--- DATA FOR THIS TASK ---

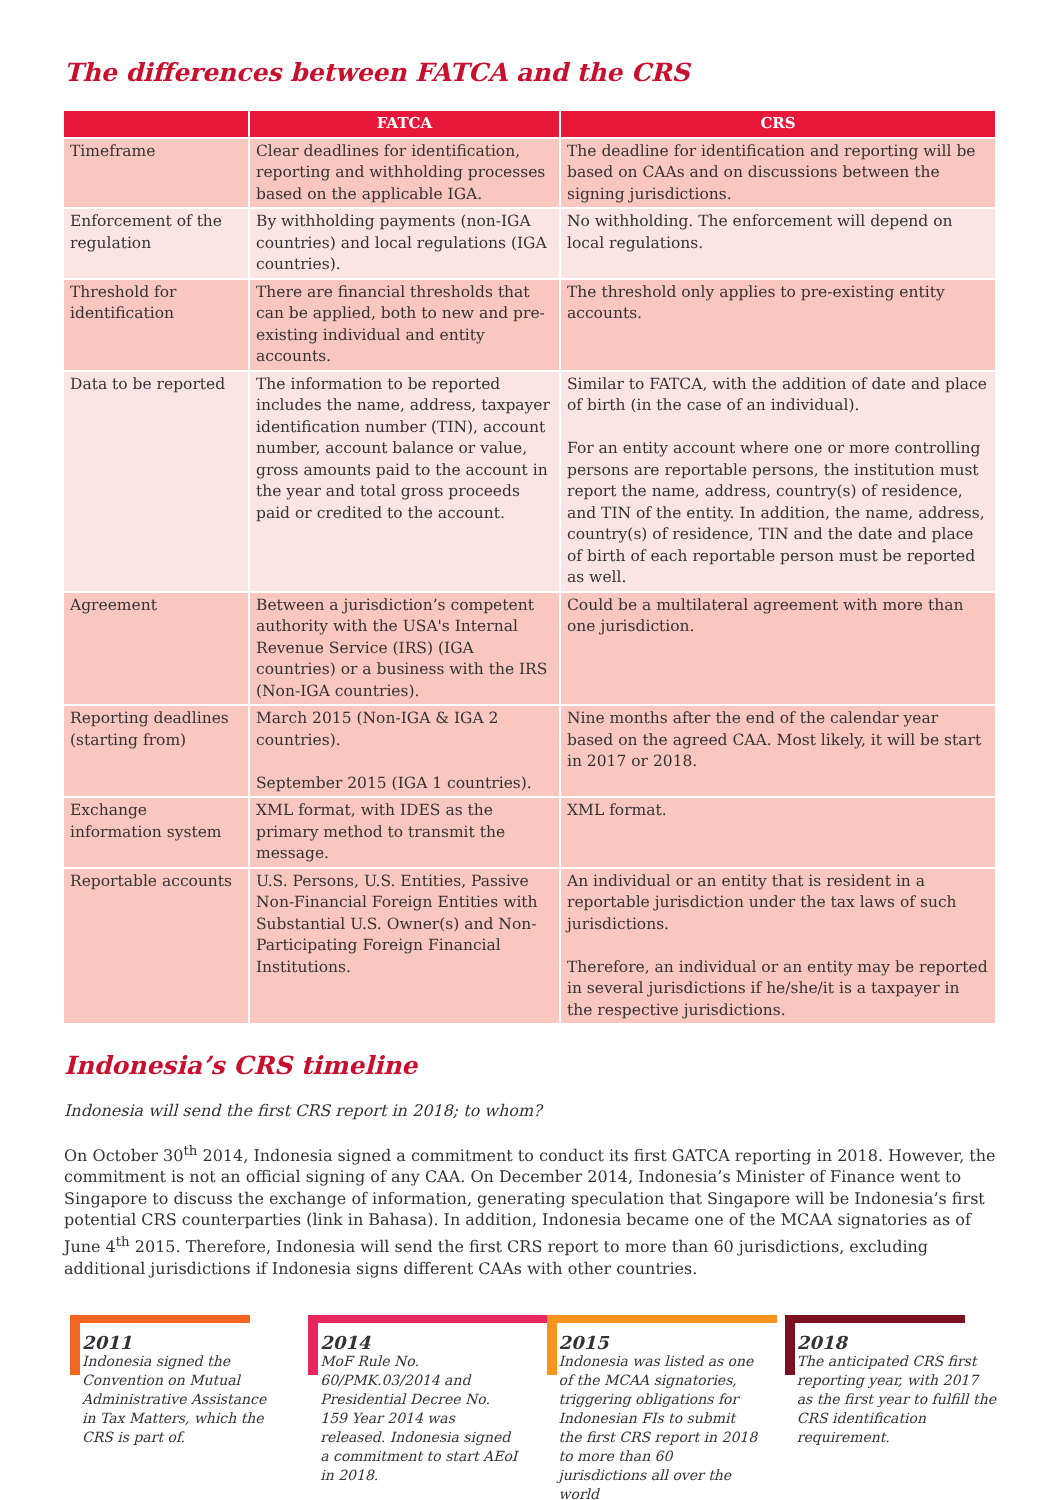The differences between FATCA and the CRS
| | FATCA | CRS |
| --- | --- | --- |
| Timeframe | Clear deadlines for identification, reporting and withholding processes based on the applicable IGA. | The deadline for identification and reporting will be based on CAAs and on discussions between the signing jurisdictions. |
| Enforcement of the regulation | By withholding payments (non-IGA countries) and local regulations (IGA countries). | No withholding. The enforcement will depend on local regulations. |
| Threshold for identification | There are financial thresholds that can be applied, both to new and pre-existing individual and entity accounts. | The threshold only applies to pre-existing entity accounts. |
| Data to be reported | The information to be reported includes the name, address, taxpayer identification number (TIN), account number, account balance or value, gross amounts paid to the account in the year and total gross proceeds paid or credited to the account. | Similar to FATCA, with the addition of date and place of birth (in the case of an individual). For an entity account where one or more controlling persons are reportable persons, the institution must report the name, address, country(s) of residence, and TIN of the entity. In addition, the name, address, country(s) of residence, TIN and the date and place of birth of each reportable person must be reported as well. |
| Agreement | Between a jurisdiction’s competent authority with the USA's Internal Revenue Service (IRS) (IGA countries) or a business with the IRS (Non-IGA countries). | Could be a multilateral agreement with more than one jurisdiction. |
| Reporting deadlines (starting from) | March 2015 (Non-IGA & IGA 2 countries). September 2015 (IGA 1 countries). | Nine months after the end of the calendar year based on the agreed CAA. Most likely, it will be start in 2017 or 2018. |
| Exchange information system | XML format, with IDES as the primary method to transmit the message. | XML format. |
| Reportable accounts | U.S. Persons, U.S. Entities, Passive Non-Financial Foreign Entities with Substantial U.S. Owner(s) and Non-Participating Foreign Financial Institutions. | An individual or an entity that is resident in a reportable jurisdiction under the tax laws of such jurisdictions. Therefore, an individual or an entity may be reported in several jurisdictions if he/she/it is a taxpayer in the respective jurisdictions. |
Indonesia’s CRS timeline
Indonesia will send the first CRS report in 2018; to whom?
On October 30<sup>th</sup> 2014, Indonesia signed a commitment to conduct its first GATCA reporting in 2018. However, the commitment is not an official signing of any CAA. On December 2014, Indonesia’s Minister of Finance went to Singapore to discuss the exchange of information, generating speculation that Singapore will be Indonesia’s first potential CRS counterparties (link in Bahasa). In addition, Indonesia became one of the MCAA signatories as of June 4<sup>th</sup> 2015. Therefore, Indonesia will send the first CRS report to more than 60 jurisdictions, excluding additional jurisdictions if Indonesia signs different CAAs with other countries.
2011
Indonesia signed the Convention on Mutual Administrative Assistance in Tax Matters, which the CRS is part of.
2014
MoF Rule No. 60/PMK.03/2014 and Presidential Decree No. 159 Year 2014 was released. Indonesia signed a commitment to start AEoI in 2018.
2015
Indonesia was listed as one of the MCAA signatories, triggering obligations for Indonesian FIs to submit the first CRS report in 2018 to more than 60 jurisdictions all over the world
2018
The anticipated CRS first reporting year, with 2017 as the first year to fulfill the CRS identification requirement.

---

• **EXERCISE INSTRUCTIONS**
Output every line above exactly as it stands, and drop any picture.

• **RESULT OF THE TASK**
The differences between FATCA and the CRS
| | FATCA | CRS |
| --- | --- | --- |
| Timeframe | Clear deadlines for identification, reporting and withholding processes based on the applicable IGA. | The deadline for identification and reporting will be based on CAAs and on discussions between the signing jurisdictions. |
| Enforcement of the regulation | By withholding payments (non-IGA countries) and local regulations (IGA countries). | No withholding. The enforcement will depend on local regulations. |
| Threshold for identification | There are financial thresholds that can be applied, both to new and pre-existing individual and entity accounts. | The threshold only applies to pre-existing entity accounts. |
| Data to be reported | The information to be reported includes the name, address, taxpayer identification number (TIN), account number, account balance or value, gross amounts paid to the account in the year and total gross proceeds paid or credited to the account. | Similar to FATCA, with the addition of date and place of birth (in the case of an individual). For an entity account where one or more controlling persons are reportable persons, the institution must report the name, address, country(s) of residence, and TIN of the entity. In addition, the name, address, country(s) of residence, TIN and the date and place of birth of each reportable person must be reported as well. |
| Agreement | Between a jurisdiction’s competent authority with the USA's Internal Revenue Service (IRS) (IGA countries) or a business with the IRS (Non-IGA countries). | Could be a multilateral agreement with more than one jurisdiction. |
| Reporting deadlines (starting from) | March 2015 (Non-IGA & IGA 2 countries). September 2015 (IGA 1 countries). | Nine months after the end of the calendar year based on the agreed CAA. Most likely, it will be start in 2017 or 2018. |
| Exchange information system | XML format, with IDES as the primary method to transmit the message. | XML format. |
| Reportable accounts | U.S. Persons, U.S. Entities, Passive Non-Financial Foreign Entities with Substantial U.S. Owner(s) and Non-Participating Foreign Financial Institutions. | An individual or an entity that is resident in a reportable jurisdiction under the tax laws of such jurisdictions. Therefore, an individual or an entity may be reported in several jurisdictions if he/she/it is a taxpayer in the respective jurisdictions. |
Indonesia’s CRS timeline
Indonesia will send the first CRS report in 2018; to whom?
On October 30<sup>th</sup> 2014, Indonesia signed a commitment to conduct its first GATCA reporting in 2018. However, the commitment is not an official signing of any CAA. On December 2014, Indonesia’s Minister of Finance went to Singapore to discuss the exchange of information, generating speculation that Singapore will be Indonesia’s first potential CRS counterparties (link in Bahasa). In addition, Indonesia became one of the MCAA signatories as of June 4<sup>th</sup> 2015. Therefore, Indonesia will send the first CRS report to more than 60 jurisdictions, excluding additional jurisdictions if Indonesia signs different CAAs with other countries.
2011
Indonesia signed the Convention on Mutual Administrative Assistance in Tax Matters, which the CRS is part of.
2014
MoF Rule No. 60/PMK.03/2014 and Presidential Decree No. 159 Year 2014 was released. Indonesia signed a commitment to start AEoI in 2018.
2015
Indonesia was listed as one of the MCAA signatories, triggering obligations for Indonesian FIs to submit the first CRS report in 2018 to more than 60 jurisdictions all over the world
2018
The anticipated CRS first reporting year, with 2017 as the first year to fulfill the CRS identification requirement.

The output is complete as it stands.